─── Data records ───

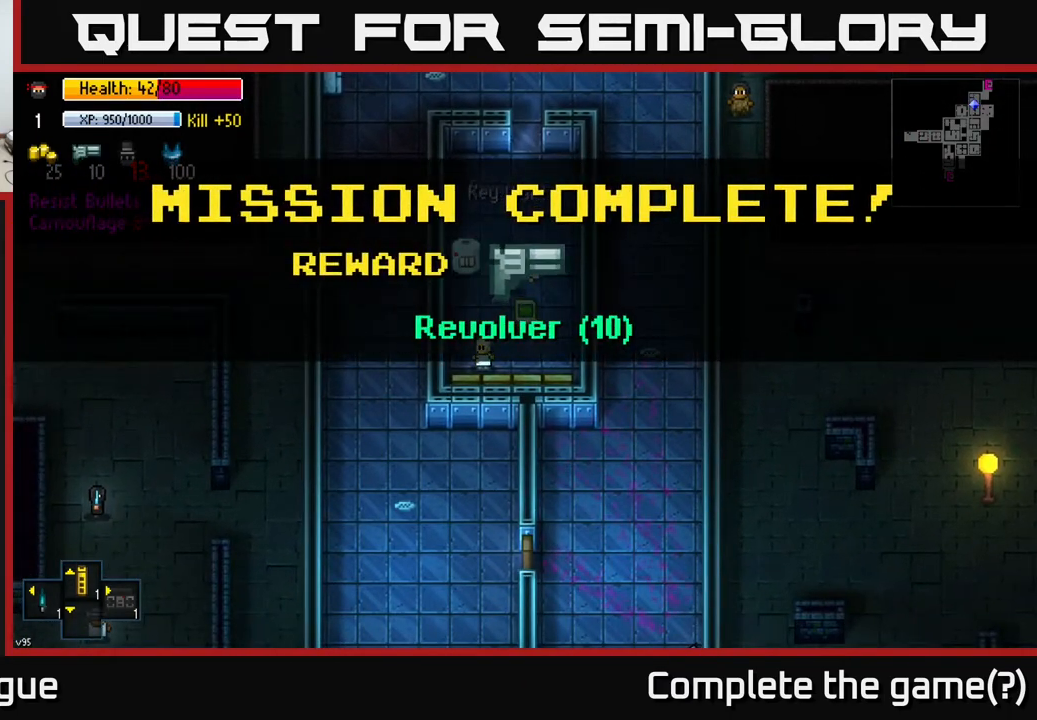
{"buttons": ["A"], "left_stick": "down", "right_stick": "center", "events": [[167, "A", "down"], [250, "A", "up"], [467, "A", "down"], [483, "left_stick", "down"]]}
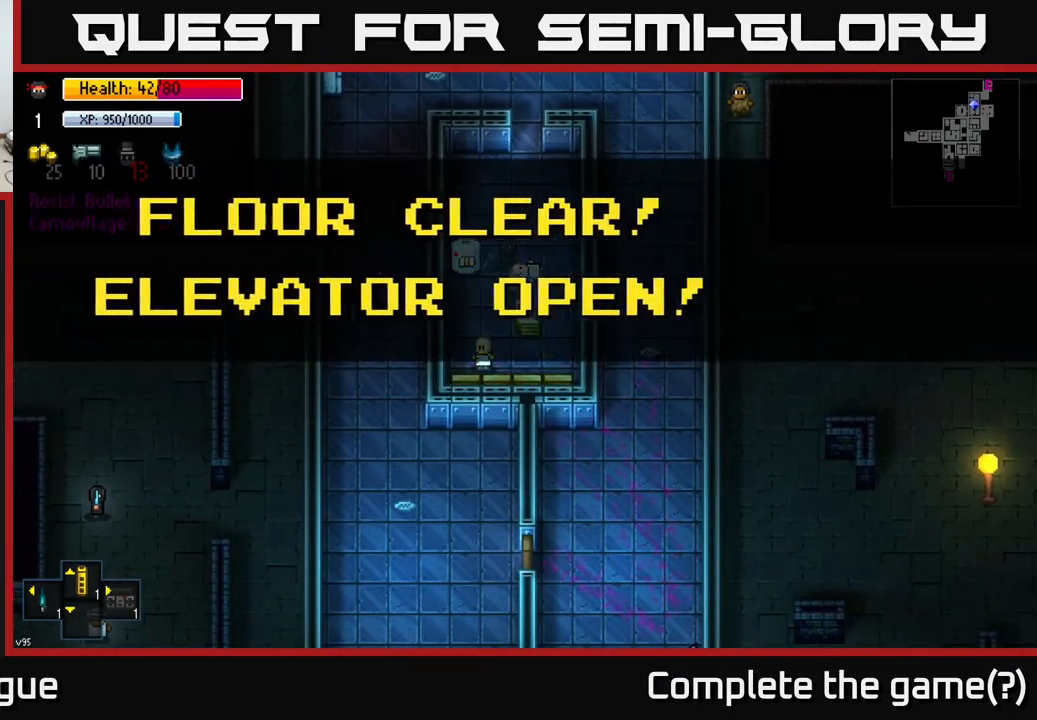
{"buttons": [], "left_stick": "down", "right_stick": "center", "events": [[50, "A", "up"], [150, "left_stick", "center"], [267, "A", "down"], [350, "A", "up"], [417, "left_stick", "down"]]}
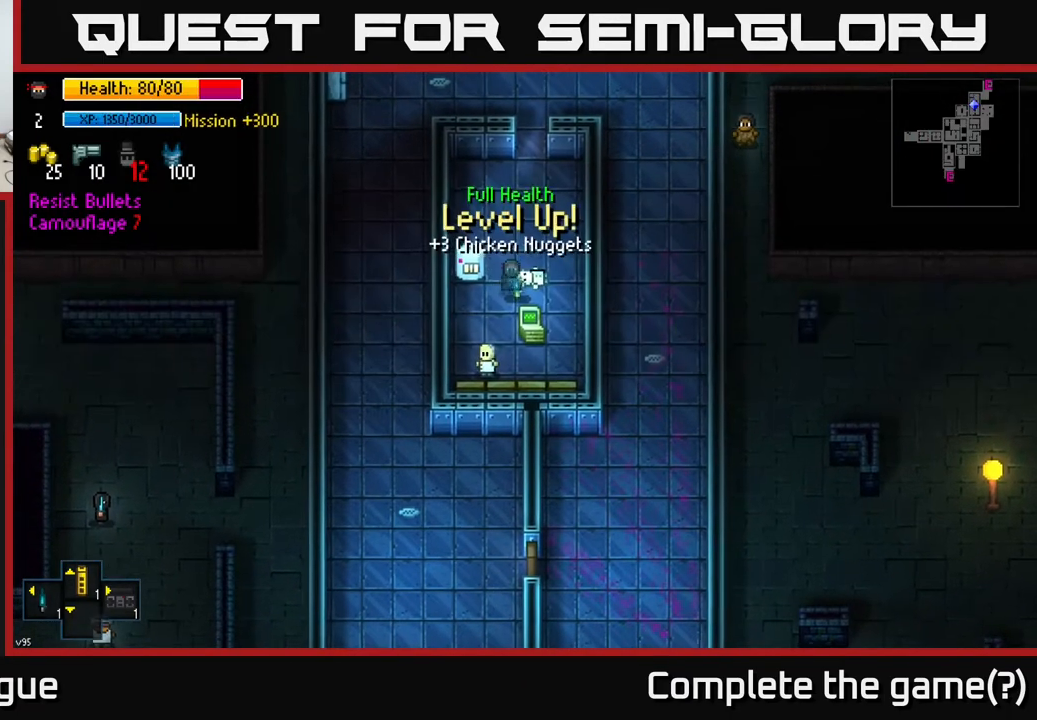
{"buttons": ["A"], "left_stick": "center", "right_stick": "center", "events": [[50, "A", "down"], [50, "left_stick", "center"], [117, "A", "up"], [300, "left_stick", "down-right"], [433, "left_stick", "center"], [483, "A", "down"]]}
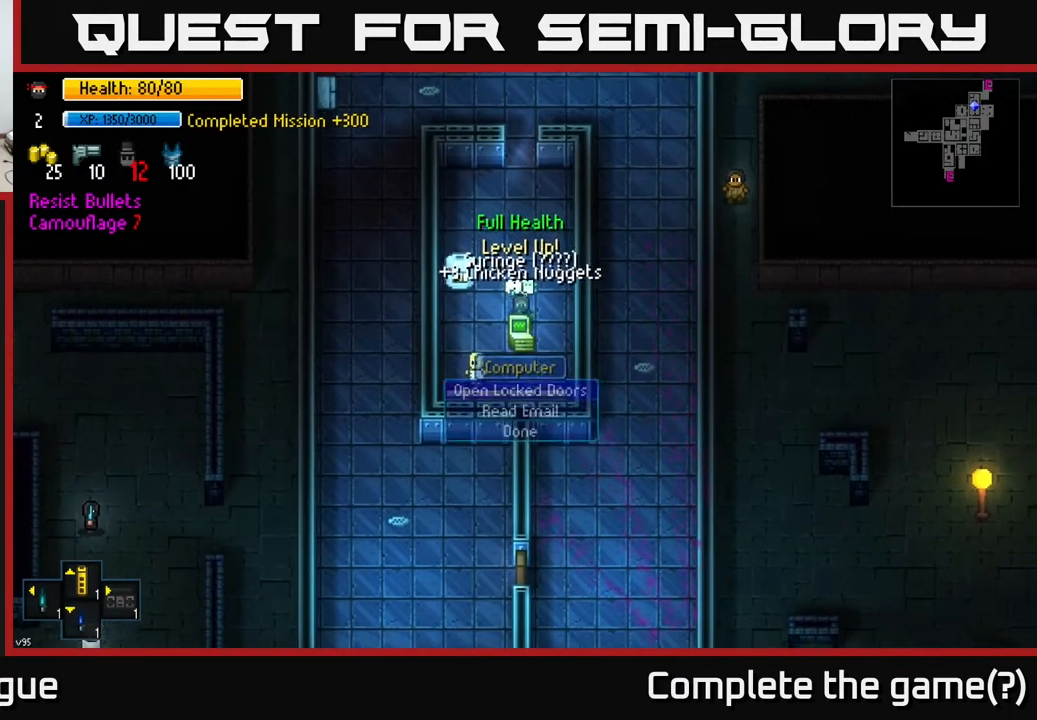
{"buttons": [], "left_stick": "center", "right_stick": "center", "events": [[50, "A", "up"], [383, "A", "down"], [467, "A", "up"]]}
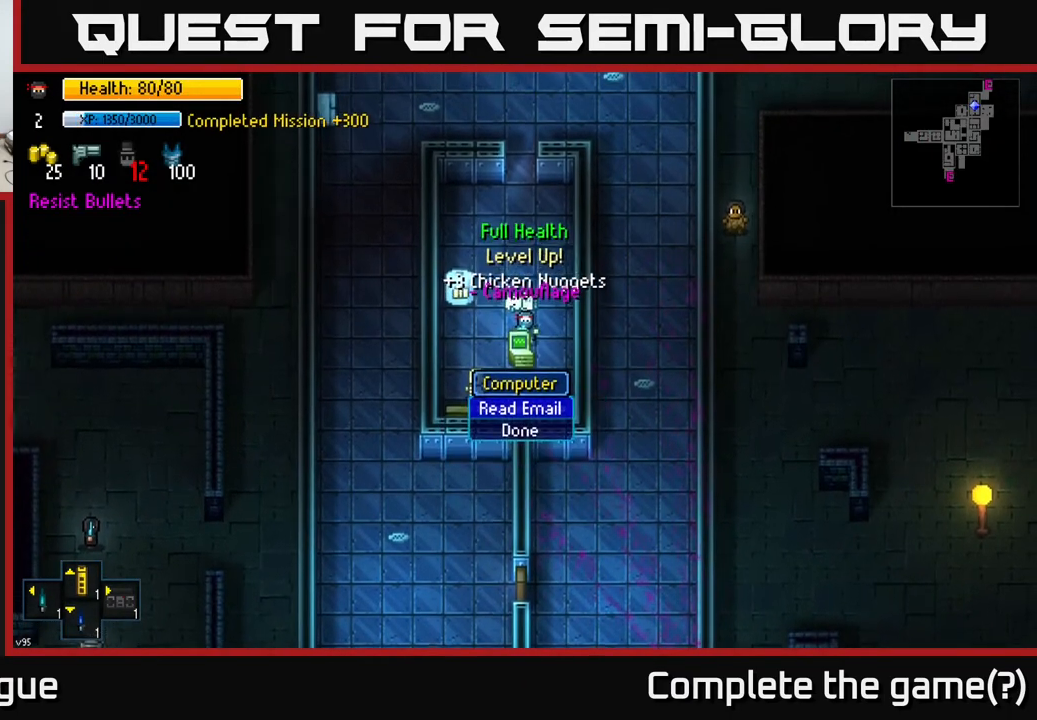
{"buttons": [], "left_stick": "up", "right_stick": "center", "events": [[50, "left_stick", "up"]]}
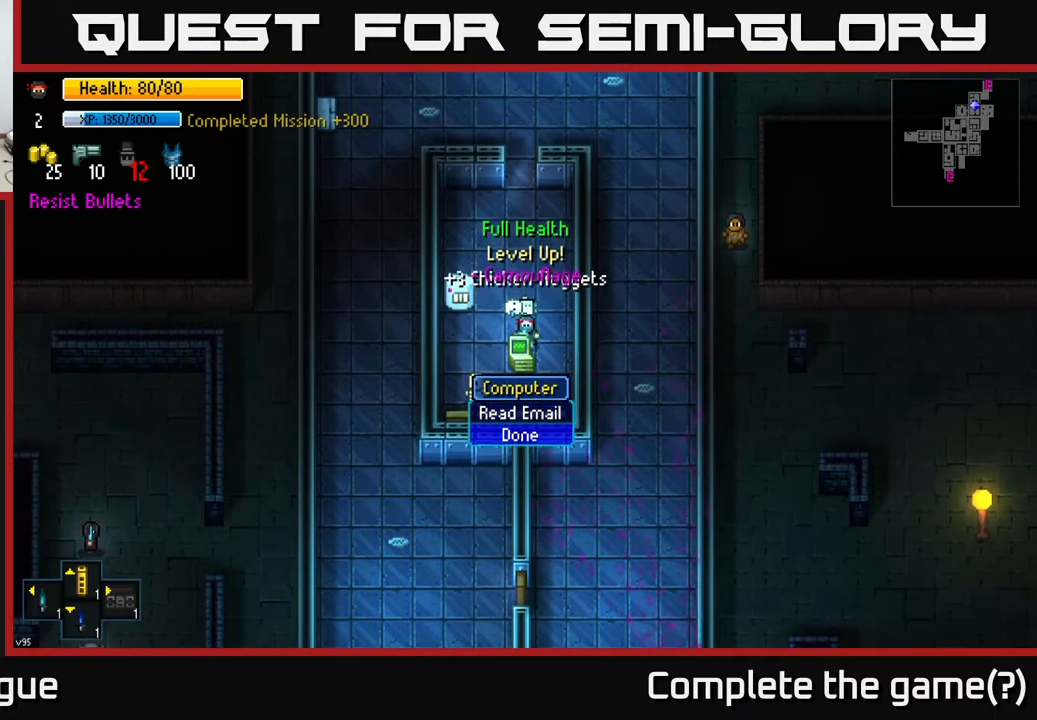
{"buttons": [], "left_stick": "up", "right_stick": "center", "events": [[150, "left_stick", "center"], [283, "B", "down"], [333, "left_stick", "up"], [350, "B", "up"]]}
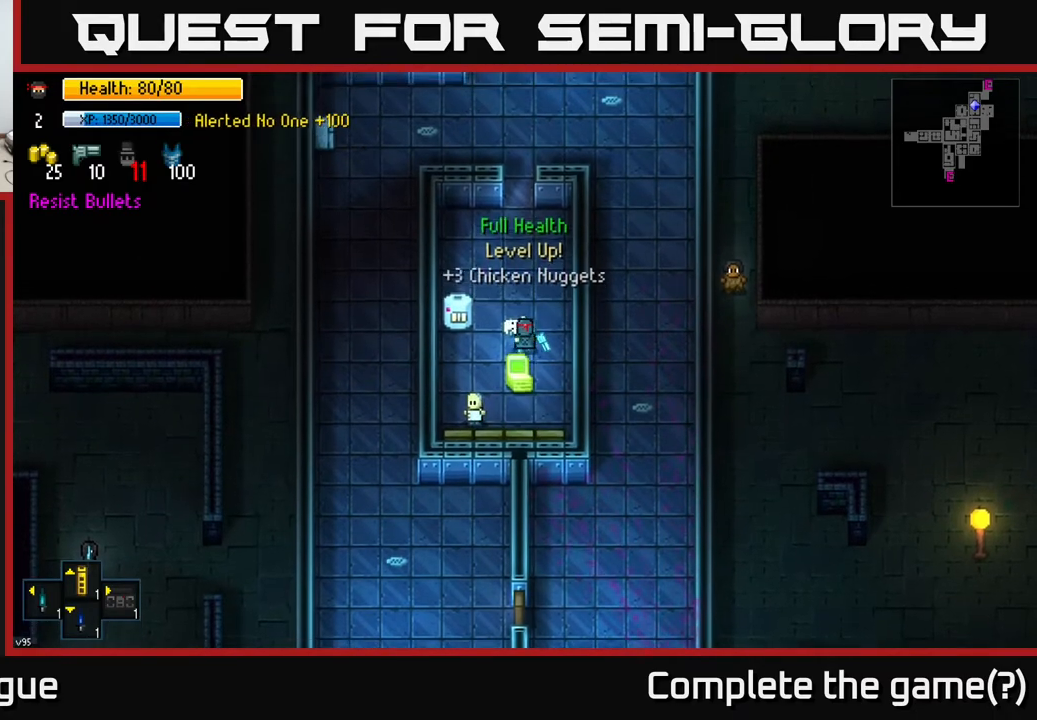
{"buttons": [], "left_stick": "up", "right_stick": "center", "events": []}
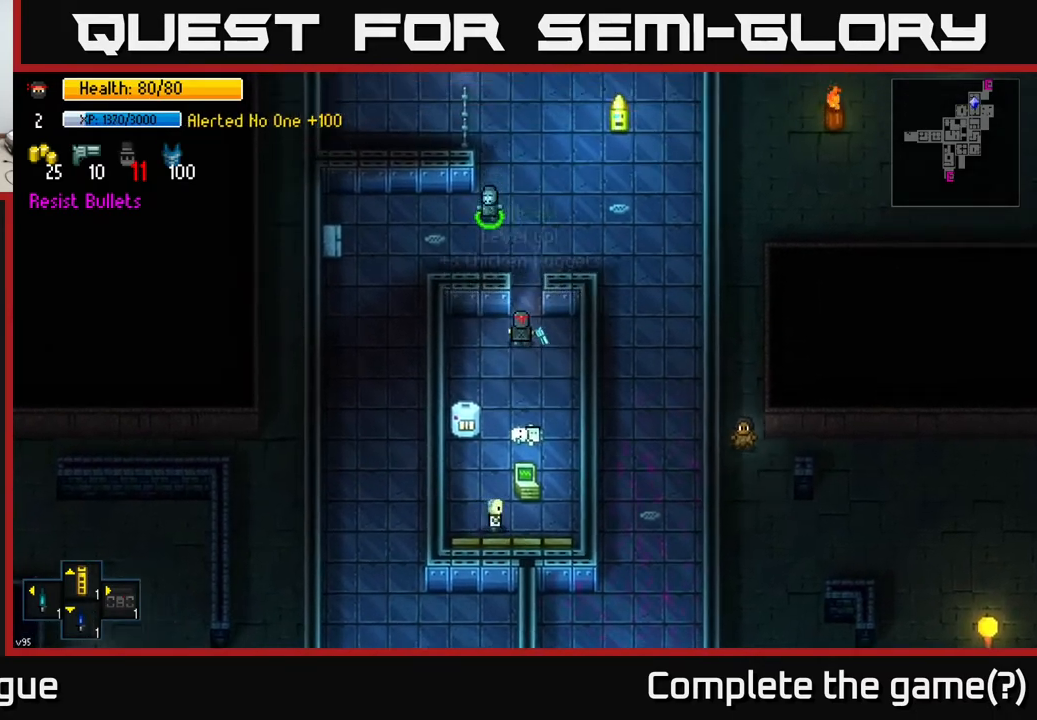
{"buttons": [], "left_stick": "left", "right_stick": "center", "events": [[17, "left_stick", "up-right"], [150, "left_stick", "up"], [333, "A", "down"], [383, "left_stick", "up-left"], [400, "A", "up"], [483, "left_stick", "left"]]}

───

# Your objective
With pictures excluded, the data must be transcribed in full and to the letter.

# Written solution
{"buttons": ["A"], "left_stick": "down", "right_stick": "center", "events": [[167, "A", "down"], [250, "A", "up"], [467, "A", "down"], [483, "left_stick", "down"]]}
{"buttons": [], "left_stick": "down", "right_stick": "center", "events": [[50, "A", "up"], [150, "left_stick", "center"], [267, "A", "down"], [350, "A", "up"], [417, "left_stick", "down"]]}
{"buttons": ["A"], "left_stick": "center", "right_stick": "center", "events": [[50, "A", "down"], [50, "left_stick", "center"], [117, "A", "up"], [300, "left_stick", "down-right"], [433, "left_stick", "center"], [483, "A", "down"]]}
{"buttons": [], "left_stick": "center", "right_stick": "center", "events": [[50, "A", "up"], [383, "A", "down"], [467, "A", "up"]]}
{"buttons": [], "left_stick": "up", "right_stick": "center", "events": [[50, "left_stick", "up"]]}
{"buttons": [], "left_stick": "up", "right_stick": "center", "events": [[150, "left_stick", "center"], [283, "B", "down"], [333, "left_stick", "up"], [350, "B", "up"]]}
{"buttons": [], "left_stick": "up", "right_stick": "center", "events": []}
{"buttons": [], "left_stick": "left", "right_stick": "center", "events": [[17, "left_stick", "up-right"], [150, "left_stick", "up"], [333, "A", "down"], [383, "left_stick", "up-left"], [400, "A", "up"], [483, "left_stick", "left"]]}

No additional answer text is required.